Parasite Eve American cover.

Parasite Eve is a Japanese novel by Hideaki Sena, first published in Kadokawa Horror Bunko in 1995.

It was later adapted into a film in 1997, with a heavier focus on romance than horror.

In 1998, the video game was released for the Sony PlayStation by Squaresoft, now known as Square Enix, as an unauthorized sequel to the novel without his input.[1] A sequel to the game was released in 1999, also for the PlayStation.

To continue with the idea of the manga for the video game, a manga was produced of the novel to tell the events for those gamers who had not read the novel.


Mitochondria are the "energy factories" of biological cells. It is thought that they were originally separate organisms, and a symbiotic relationship between them and early cellular life has evolved into their present position as cell organelles with no independent existence through the female line of descent, form the dispersed body of an intelligent conscious lifeform, dubbed Eve (more accurately Eve 1), which has been waiting throughout history and evolution for the right conditions when mitochondrial life can achieve its true potential and take over from eukaryotic lifeforms (i.e. humans and similar life) by causing a child to be born that can control its own genetic code.

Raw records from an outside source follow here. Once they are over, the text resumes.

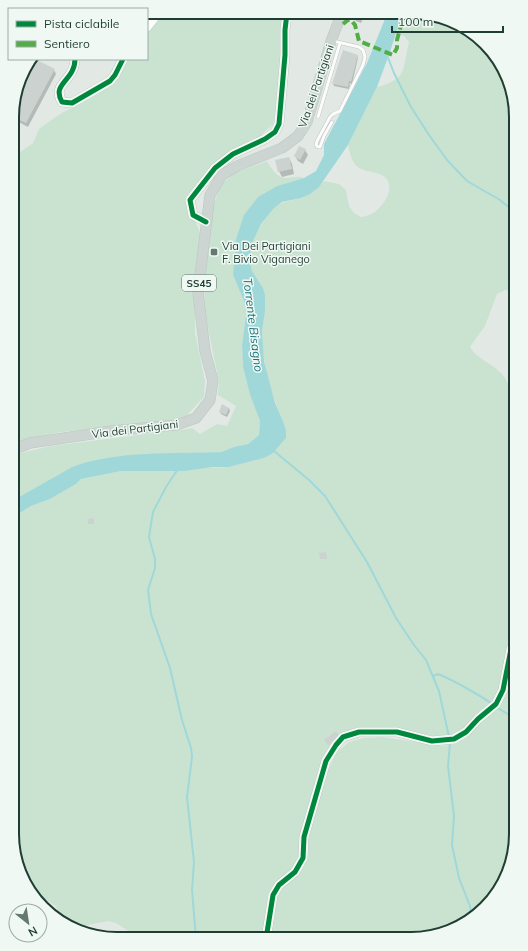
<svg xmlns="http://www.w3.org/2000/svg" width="528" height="951" viewBox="0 0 528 951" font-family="Mulish,sans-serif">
<rect width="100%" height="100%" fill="#e2e9e5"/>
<path fill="#cae3d0" d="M165,12L286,13L275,113L273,124L259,137L221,158L202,177L186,199L187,210L195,221L201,235L195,296V333L205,381L204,397L187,415L173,420L61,432L30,438L12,444L13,159L16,155L33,143L39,129L43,126L60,114L93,97L116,81L129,59H147V32Z
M402,14H431L480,38L510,83L516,117V292L505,290L497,294L485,326L470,347C477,359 492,363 502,374C509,382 512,393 516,403V631L507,648L499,688L492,701L475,715L463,729L453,735L432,736L398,728L358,727L341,733L332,742L322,759L300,836L298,857L291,869L276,882L269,894L262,939L139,938L116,923L108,921L83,926L82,928L61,919L56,906L33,892L18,868L12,834V518L31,506L50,499L76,484L81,479L121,471L229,467L264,458L283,421C270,393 262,362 262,331C262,316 267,303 263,289C261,283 256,278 253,273C249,266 250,254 251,246C253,235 265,219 272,210C280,200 292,202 302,197C310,193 318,188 324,181L339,184L346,190L349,206L354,213L361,217C371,216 379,210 384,202C388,196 390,191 389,185C387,170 367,174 358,167C351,162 350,152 348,145L377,87C409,79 402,68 409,42L404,36L396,33Z
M267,161C270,166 274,173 279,176C286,181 296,174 304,178L277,186L233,275L244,301L246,315L242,345L243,367L250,395L260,421L259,435L248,444L234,447L221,452L121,456L101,459L72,467L12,501V455L51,446L187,429L192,428L200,434L217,424L227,426L236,406L218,395L219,382L205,313L204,277L214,205L220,186L234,173Z
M516,647V841L494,898L445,933L411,939H269L276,899L281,889L301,869L308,858L309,832L323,784L336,753L349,742L363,738L382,737L443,746L453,744L466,737L497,707Z"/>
<path fill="#a0d8da" d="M387,14H402L390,52L377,87L348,145L319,187L310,194L301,198L282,202L274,208L261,224L251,245L250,261L252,271L263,288L265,295V311L262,331L264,361L275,403L283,421L286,431V438L273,453L264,458L229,467H213L184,471H121L81,479L76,484L50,499L31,506L12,518V501L72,467C118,450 172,454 221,452L234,447L248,444L259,435L260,421L250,395L243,367L242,345L246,315L244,301L233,275L236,239L244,215L258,197L277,186L304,178L316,171L324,155V144L367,63Z"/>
<path fill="#0003" d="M350,13L364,14H365L361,23L356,21Z
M357,56L358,58L352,84L350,83L349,89L334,86L333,83Z
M32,59L54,70L56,74L28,127L13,119V104L23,70Z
M305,150L308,155L303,164L298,161L295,156Z
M289,158L292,164L294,174L282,177L279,171Z
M229,408L230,411L227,417L221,414L220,411Z"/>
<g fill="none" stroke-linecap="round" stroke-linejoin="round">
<path stroke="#a0d8da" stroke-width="2" d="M387,55L394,73L411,107L429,135L447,160L467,181L500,200L516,213
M274,451L309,480L325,496L367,562L396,618L414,645L426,660L439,691L449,737
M178,469L166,487L153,512L149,537L155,559V568L148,590L151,614L170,668L182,720L191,748L192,757L187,797L194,862L192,890L196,938
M433,676L438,674C458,682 475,693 493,704
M496,707L516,719
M450,743L448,766L454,816L452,845L459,878L470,906L471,914"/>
</g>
<path fill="#ccd2cf" d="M343,50L358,55L351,82L349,81L348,87L332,84Z
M32,59H35L55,69L26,123L13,117V104L23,70Z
M299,146L306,149L300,160L294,156Z
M289,157L292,169L278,172L275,160Z
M222,404L229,408L226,415L219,412Z
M94,518V524H88V519Z
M326,552L327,559H320L319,553Z
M336,731L339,736L328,745L324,740Z"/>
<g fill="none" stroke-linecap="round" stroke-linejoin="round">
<g stroke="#bfc6c2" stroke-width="4">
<path id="lane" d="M318,117L340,43
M332,122L324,136L320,147H318L316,145L317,141L330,117L333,114L340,111L363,65L365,57L363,50L359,47L333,41"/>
</g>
<g stroke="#bec6c2" stroke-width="10">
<path id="secondary" d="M147,27L155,17V12
M75,59C75,81 51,83 62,102L72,103L110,81L115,75L123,59
M206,222L193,215L190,200L215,168L233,154L265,139L275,132L279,124L285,55V30L287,13
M266,939L273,895L279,885L295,872L303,858L304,837L326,761L336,745L343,737L359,732H397L432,741L454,739L466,732L478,719L496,704L503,690L511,649L516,640"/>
</g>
<g stroke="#bbc5c1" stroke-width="11">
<path id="primary" d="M12,450L30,443L112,431L176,425L196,418L210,400L213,381L205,351L198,292L210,195L222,175L237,166L282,148L298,136L307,122L331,41L342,13"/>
</g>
<use href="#lane" stroke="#fbfcfb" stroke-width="3"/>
<use href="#secondary" stroke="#fbfcfb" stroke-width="9"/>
<use href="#primary" stroke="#cdd5d2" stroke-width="10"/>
<path stroke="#52ad45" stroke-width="4" stroke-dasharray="8 4" stroke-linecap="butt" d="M343,24L348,20H351L355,25L359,41L393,55L397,48V40L404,14"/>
<g stroke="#f0f8f3" stroke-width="8">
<path id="cycleway" d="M75,59C75,81 51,83 62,102L72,103L110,81L115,75L123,59
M206,222L193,215L190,200L215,168L233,154L265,139L275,132L279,124L285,55V30L287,13
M266,939L273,895L279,885L295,872L303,858L304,837L326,761L336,745L343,737L359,732H397L432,741L454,739L466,732L478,719L496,704L503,690L511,649L516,640"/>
</g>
<use href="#cycleway" stroke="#00873e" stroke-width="5"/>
</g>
<rect fill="#637971" stroke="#f0f8f3" stroke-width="1.5" x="210" y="248" width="8" height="8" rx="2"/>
<g text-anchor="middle" stroke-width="3" stroke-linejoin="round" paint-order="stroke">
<rect fill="#f0f8f3" stroke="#5e756c" stroke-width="1" x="182" y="275" width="34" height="16" rx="3"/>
<g font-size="10" font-weight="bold" fill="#1f3d32">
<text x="199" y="287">SS45</text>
</g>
<g font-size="11" fill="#1f3d32" stroke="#f0f8f3">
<text transform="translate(316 86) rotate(-71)" y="4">Via dei Partigiani</text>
<text transform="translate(135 429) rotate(-7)" y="4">Via dei Partigiani</text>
</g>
<g font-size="11" fill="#1f3d32" stroke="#f0f8f3" text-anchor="start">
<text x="222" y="250">Via Dei Partigiani<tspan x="222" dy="13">F. Bivio Viganego</tspan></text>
</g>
<g font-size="12" font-style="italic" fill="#16747c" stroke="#f0f8f3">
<text transform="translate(253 325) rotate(83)" y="4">Torrente Bisagno</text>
</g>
</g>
<path d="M0 0H528V951H0ZM117 19H411A98 98 0 0 1 509 117V834A98 98 0 0 1 411 932H117A98 98 0 0 1 19 834V117A98 98 0 0 1 117 19Z" fill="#f0f8f3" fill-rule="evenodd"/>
<path fill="none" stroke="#1f3d32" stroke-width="2" d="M117 19H411A98 98 0 0 1 509 117V834A98 98 0 0 1 411 932H117A98 98 0 0 1 19 834V117A98 98 0 0 1 117 19Z"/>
<rect x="8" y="8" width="140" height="52" fill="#f0f8f3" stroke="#9cada6"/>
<rect x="16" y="21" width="20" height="6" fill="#00873e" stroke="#9cada6"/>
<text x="44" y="28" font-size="12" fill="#1f3d32">Pista ciclabile</text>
<rect x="16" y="41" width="20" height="6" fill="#52ad45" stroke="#9cada6"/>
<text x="44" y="48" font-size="12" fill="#1f3d32">Sentiero</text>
<g transform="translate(28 923) rotate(150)"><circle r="19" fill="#f0f8f3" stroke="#9cada6"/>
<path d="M0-3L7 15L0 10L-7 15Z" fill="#637971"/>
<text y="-6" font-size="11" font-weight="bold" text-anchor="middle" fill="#1f3d32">N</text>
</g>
<path d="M392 26v6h111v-6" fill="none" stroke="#1f3d32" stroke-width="2"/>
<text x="398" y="26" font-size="12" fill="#1f3d32" stroke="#f0f8f3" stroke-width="3" paint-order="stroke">100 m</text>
</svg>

Eve is able to control people's minds and bodies by signaling to the mitochondria in their bodies. She can cause certain thoughts to occur to them and also make them undergo spontaneous combustion.

The conditions Eve has waited for have arrived; she has found the perfect host in the body of Kiyomi Nagashima. At the start of the book, Eve is the mitochondria in Kiyomi's body. She causes Kiyomi to crash her car; Kiyomi survives but is brain dead. Kiyomi's husband is Toshiaki Nagashima, a research assistant teaching and researching biological science. Eve influences Toshiaki and a doctor to ensure that one of Kiyomi's kidneys is transplanted into the teenage girl Mariko Anzai as an organ donation. As part of Kiyomi's body the kidney is part of Eve. It prepares Mariko to be a suitable host for giving birth to mitochondrial life (her immune system would otherwise rebel against this).

Eve influences Toshiaki to grow some of Kiyomi's liver cells in his lab in sufficient quantities to provide Eve with an independent body, he thinks that he is doing this as an experiment using different cultures of the liver cells. Forming some of the cells into a body, Eve possesses Toshiaki's assistant Sachiko Asakura and intermittently takes control of Asakura to work upon the cultures. Eventually, she takes control of Asakura during a conference presentation speech and announces her presence. Leaving Asakura's body, she returns to the lab. Toshiaki pursues her, and she attacks him in the form of Kiyomi to capture some of his sperm, which she uses to fertilise an egg of her own production. Moving to the hospital, she implants this zygote in Mariko's womb. The embryo develops into an offspring that is born almost immediately.

Eve anticipates that her child will be able to consciously change its genetic code, thus being an infinitely adaptable "perfect lifeform" capable of replacing humanity and similar eukaryotes. Mariko's body will be host to a new race of these lifeforms. The experiment fails, since Toshiaki's sperm carry a separate line of "male" mitochondria (inherited through sperm) that will be wiped out in the new order; these resist the change by fighting for control of the child's body, causing it to switch between male and female forms. The child dies; Toshiaki also dies, merging his body with the child's to control the bursts of psychokinetic-like power it gives out in its death throes that threaten to kill many people.

In the novel's epilogue, it is revealed that some samples of the Eve cells in Toshiaki's lab survived. Fortunately, they are destroyed shortly after being found.


In reality, most of the original mitochondrial genome has been lost or transferred to the host cell nucleus. Only 36 confirmed genome remain. As a result, the evolutionary potential of mitochondria is actually very limited, which is how it was possible to develop the molecular clock required to approximate when the “mitochondrial Eve” would have lived. The concept of a “mitochondrial Eve” is in itself misleading since it does not actually refer to a single woman. Instead, the “mitochondrial Eve” is the most-recent common ancestor of all humans alive on Earth today with respect to matrilineal descent.

The genesis of the mitochondrion was not in humans but in a species thought to be similar to bacteria. Regardless, mitochondria cannot survive without the constant supply of biomolecules and environment provided by the host cell. While mitochondria are linked to certain diseases and cell death, they cannot “rebel”. Also, the concept of rebellion implies conscious action, and even under the most generous terms mitochondria would not be attributed with the level of intelligence required for rebellion, much less the fantastic powers they have in Parasite Eve.